Electoral pacts: Tough decisions for politicians
We have had stories before about unionists poring over constituency maps and dividing up Northern Ireland.
But, generally, these discussions ended in recriminations with each side accusing the other of letting the unionist voters down.
Vox pops on the street in unionist areas tend to find the concept of unionist unity relatively popular.
But where to fight and where to stand aside is a tough decision for politicians.
They are aware that a decision in one election might set a precedent for another.
In 2010, the Ulster Unionists passed up on the prospect of a grand unionist arrangement in favour of an arrangement with the Conservatives.
Far from yielding results, the ill-fated Ulster Conservative and Unionist New Force alienated North Down MP Lady Sylvia Hermon and ended up reducing the UUP presence in the Commons from one to zero.
Now the unionists have agreed a four-constituency deal that should make the DUP deputy leader Nigel Dodds more comfortable in North Belfast.
It will also enhance the DUP candidate Gavin Robinson's chances of taking back East Belfast from Alliance - a goal especially dear to the heart of DUP leader Peter Robinson who lost the seat.
The sitting MP, Naomi Long, complains that East Belfast is no longer a "fair fight". The DUP retorts that Alliance previously stood aside for the pro-Good Friday Agreement unionist Lady Hermon in North Down.
Ms Long cannot deny that, but says her party has learned its lesson and will not repeat the exercise.
Whilst the benefits of the deal to the DUP are clear, the Ulster Unionists have not reaped the same obvious dividends.
In Fermanagh South Tyrone, Sinn Féin's Michelle Gildernew enjoyed a four-vote margin over the unionist unity candidate in 2010, a result which narrowed further to just one vote after a special election court examined disputed Fermanagh ballot papers.
That means former Ulster Unionist leader Tom Elliot is in with a real chance of taking the seat. But it should be remembered that a pact on one side of the Northern Ireland equation tends to prompt an equally energetic "heave" towards the lead candidate on the other. So expect a very high turnout.
The inclusion of Newry and Armagh in the four-seat deal is puzzling. South Belfast would have been a much better target for the Ulster Unionists.
SDLP leader Alasdair McDonnell may breathe a sigh of relief that he is not facing a single unionist candidate, even though the entry of Sinn Féin's Máirtín Ó Muilleoir into the race still makes the outcome in South Belfast hard to call.
The SDLP has rejected Sinn Féin suggestions they should agree a tit-for-tat pact to counter the unionists. This stance could cost the SDLP in South Belfast. However, SDLP MPs take their Westminster seats, while Sinn Féin do not. That alone would make a pan-nationalist deal hard to rationalise.

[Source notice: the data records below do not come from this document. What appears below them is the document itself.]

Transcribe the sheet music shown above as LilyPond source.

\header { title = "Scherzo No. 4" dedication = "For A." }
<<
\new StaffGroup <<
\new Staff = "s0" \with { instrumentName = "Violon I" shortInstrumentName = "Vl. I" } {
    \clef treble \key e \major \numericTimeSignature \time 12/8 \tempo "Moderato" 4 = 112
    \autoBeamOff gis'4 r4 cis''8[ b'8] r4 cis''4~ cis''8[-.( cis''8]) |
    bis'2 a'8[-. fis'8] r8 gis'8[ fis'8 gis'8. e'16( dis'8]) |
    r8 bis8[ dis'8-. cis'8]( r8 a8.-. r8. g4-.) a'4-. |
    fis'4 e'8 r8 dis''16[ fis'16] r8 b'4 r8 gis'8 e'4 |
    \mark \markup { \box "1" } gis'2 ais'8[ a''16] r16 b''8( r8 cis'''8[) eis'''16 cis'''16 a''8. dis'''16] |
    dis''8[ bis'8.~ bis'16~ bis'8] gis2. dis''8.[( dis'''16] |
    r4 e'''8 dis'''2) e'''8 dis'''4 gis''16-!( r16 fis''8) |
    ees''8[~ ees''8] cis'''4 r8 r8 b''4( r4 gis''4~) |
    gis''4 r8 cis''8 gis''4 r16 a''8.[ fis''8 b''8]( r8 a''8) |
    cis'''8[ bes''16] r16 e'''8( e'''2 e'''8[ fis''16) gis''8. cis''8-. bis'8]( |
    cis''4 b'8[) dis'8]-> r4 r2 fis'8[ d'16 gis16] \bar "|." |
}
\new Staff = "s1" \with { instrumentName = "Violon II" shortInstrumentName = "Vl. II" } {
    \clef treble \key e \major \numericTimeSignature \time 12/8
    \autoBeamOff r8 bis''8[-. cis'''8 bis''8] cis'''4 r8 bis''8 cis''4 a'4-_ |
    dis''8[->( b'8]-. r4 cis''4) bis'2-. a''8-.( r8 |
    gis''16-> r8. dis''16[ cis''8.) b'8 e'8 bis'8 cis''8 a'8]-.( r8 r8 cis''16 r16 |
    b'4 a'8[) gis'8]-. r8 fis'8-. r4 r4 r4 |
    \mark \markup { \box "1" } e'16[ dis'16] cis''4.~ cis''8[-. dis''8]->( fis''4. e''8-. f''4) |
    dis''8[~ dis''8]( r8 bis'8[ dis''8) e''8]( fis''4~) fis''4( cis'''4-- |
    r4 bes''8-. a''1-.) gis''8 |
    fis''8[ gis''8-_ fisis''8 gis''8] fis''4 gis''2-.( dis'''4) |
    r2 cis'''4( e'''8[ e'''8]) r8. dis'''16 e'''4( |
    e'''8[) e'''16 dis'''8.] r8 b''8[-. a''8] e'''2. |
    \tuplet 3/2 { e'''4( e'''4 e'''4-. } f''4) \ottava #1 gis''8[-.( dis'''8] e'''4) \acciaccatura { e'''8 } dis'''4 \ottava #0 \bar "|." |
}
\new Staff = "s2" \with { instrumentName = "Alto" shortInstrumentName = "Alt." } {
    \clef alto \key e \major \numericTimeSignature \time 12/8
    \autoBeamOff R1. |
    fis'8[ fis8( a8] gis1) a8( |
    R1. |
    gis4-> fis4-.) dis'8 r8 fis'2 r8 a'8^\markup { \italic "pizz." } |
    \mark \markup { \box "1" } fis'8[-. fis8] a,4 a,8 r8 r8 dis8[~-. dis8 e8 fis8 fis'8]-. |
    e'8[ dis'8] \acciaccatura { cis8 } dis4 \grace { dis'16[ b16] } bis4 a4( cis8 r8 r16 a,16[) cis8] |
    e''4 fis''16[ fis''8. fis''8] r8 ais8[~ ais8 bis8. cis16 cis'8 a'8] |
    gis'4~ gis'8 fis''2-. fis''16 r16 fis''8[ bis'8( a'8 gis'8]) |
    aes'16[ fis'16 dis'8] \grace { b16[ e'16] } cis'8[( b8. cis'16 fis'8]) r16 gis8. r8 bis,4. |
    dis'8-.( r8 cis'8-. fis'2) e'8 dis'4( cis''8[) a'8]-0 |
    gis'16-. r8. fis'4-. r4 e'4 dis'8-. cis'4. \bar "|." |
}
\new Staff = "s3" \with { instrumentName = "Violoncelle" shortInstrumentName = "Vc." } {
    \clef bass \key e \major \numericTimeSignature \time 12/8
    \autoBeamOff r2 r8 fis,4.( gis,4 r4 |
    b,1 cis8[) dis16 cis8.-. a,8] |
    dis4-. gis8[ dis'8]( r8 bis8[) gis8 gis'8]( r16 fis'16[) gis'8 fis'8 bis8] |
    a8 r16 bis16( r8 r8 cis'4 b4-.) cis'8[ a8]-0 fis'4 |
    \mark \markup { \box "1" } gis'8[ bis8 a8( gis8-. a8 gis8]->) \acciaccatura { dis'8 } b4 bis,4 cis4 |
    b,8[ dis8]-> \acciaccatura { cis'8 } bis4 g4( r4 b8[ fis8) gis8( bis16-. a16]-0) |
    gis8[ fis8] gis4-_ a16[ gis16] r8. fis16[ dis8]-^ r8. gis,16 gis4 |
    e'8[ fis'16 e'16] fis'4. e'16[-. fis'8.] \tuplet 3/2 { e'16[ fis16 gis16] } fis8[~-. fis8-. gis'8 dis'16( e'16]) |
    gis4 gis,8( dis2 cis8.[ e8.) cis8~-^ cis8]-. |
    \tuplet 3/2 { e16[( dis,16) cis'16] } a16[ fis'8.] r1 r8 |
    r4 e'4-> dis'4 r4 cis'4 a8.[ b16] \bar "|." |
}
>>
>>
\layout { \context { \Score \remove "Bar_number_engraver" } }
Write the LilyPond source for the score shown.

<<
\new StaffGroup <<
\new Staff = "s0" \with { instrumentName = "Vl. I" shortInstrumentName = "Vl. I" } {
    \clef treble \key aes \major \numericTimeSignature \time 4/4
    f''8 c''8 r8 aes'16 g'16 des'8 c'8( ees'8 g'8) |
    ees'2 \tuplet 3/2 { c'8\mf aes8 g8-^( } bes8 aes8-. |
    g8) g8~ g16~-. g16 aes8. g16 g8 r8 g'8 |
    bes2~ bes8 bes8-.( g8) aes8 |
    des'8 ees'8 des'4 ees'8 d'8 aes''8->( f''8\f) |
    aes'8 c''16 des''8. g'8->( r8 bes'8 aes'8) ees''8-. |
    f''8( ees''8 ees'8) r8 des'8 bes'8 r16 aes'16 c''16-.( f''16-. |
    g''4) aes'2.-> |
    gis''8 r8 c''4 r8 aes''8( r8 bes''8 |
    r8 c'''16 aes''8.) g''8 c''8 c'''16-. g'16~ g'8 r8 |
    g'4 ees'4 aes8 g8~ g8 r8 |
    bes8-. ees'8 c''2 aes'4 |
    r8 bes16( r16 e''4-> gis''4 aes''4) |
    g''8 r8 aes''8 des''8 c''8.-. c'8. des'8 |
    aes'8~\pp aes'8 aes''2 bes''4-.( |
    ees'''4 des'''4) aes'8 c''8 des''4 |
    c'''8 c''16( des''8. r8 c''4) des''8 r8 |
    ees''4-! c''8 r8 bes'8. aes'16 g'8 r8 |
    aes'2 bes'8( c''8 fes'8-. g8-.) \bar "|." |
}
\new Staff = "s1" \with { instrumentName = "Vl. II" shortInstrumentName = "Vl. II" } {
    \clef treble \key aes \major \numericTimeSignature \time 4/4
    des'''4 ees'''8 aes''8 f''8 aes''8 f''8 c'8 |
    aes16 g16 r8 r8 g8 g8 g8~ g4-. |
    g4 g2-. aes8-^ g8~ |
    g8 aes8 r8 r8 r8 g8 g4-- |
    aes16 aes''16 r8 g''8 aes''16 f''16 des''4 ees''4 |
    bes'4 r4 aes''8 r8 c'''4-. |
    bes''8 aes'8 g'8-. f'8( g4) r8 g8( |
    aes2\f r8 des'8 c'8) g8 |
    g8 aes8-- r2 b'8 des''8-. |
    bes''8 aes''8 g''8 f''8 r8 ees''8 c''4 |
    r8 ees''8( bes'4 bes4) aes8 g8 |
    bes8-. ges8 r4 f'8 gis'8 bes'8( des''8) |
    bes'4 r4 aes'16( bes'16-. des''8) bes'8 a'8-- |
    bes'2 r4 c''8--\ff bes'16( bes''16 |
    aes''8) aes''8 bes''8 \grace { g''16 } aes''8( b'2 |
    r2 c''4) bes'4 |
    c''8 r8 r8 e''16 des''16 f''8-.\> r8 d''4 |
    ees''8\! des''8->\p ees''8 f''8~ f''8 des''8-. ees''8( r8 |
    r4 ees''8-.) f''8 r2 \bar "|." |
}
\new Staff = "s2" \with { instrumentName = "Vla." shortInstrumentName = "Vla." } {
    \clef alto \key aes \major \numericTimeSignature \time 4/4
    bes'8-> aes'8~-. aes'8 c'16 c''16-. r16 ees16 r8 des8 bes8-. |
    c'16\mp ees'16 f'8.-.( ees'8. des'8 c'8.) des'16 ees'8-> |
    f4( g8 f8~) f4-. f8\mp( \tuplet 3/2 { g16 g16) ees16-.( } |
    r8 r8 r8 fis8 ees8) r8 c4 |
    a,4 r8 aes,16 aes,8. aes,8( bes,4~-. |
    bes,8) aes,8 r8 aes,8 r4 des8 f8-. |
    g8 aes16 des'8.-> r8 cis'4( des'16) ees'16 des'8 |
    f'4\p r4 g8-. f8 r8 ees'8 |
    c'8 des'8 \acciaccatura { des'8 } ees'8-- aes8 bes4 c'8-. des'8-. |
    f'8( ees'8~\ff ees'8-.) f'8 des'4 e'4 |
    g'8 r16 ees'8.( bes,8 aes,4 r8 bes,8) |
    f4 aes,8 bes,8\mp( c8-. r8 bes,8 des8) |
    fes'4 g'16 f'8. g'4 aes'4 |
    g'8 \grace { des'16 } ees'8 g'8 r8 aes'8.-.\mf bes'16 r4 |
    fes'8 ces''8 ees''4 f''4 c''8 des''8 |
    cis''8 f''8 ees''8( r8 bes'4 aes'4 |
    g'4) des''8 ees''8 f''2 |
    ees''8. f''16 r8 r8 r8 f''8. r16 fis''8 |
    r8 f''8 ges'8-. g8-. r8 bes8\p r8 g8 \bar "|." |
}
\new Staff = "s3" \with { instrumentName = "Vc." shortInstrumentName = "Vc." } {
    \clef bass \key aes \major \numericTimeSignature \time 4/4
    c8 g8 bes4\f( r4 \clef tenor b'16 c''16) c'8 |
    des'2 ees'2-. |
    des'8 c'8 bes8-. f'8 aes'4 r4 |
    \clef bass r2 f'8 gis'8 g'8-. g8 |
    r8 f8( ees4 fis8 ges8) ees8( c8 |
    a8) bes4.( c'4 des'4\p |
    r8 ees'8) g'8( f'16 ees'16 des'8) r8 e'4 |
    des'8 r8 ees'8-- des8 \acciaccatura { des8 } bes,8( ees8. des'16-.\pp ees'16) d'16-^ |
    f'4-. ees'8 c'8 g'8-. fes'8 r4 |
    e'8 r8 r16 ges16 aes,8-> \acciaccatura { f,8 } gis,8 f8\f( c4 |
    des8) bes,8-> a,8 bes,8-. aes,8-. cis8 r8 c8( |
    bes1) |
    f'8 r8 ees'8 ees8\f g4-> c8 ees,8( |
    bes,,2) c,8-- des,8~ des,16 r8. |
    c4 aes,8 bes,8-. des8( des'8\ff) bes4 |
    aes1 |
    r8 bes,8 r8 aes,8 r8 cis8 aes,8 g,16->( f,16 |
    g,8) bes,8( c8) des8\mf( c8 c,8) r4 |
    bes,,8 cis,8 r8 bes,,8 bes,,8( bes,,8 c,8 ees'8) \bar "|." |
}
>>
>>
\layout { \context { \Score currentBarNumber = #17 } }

Arguments over whether the pacts are anti-democratic or sectarian will no doubt continue as the formal campaign gets underway.
Those in favour insist that, with the polls predicting a hung parliament, maximising Northern Ireland's influence at Westminster makes common sense.
Once the election is over, the immediate focus will no doubt turn to the arithmetic at Westminster, rather than the polling numbers in individual local seats.
However, in the long term, the pacts of 2015 may prompt discussion over future trends in Northern Ireland's politics.
Will the pacts be seen as a step towards eventual unionist unity, or will next year's Assembly elections restore the status quo?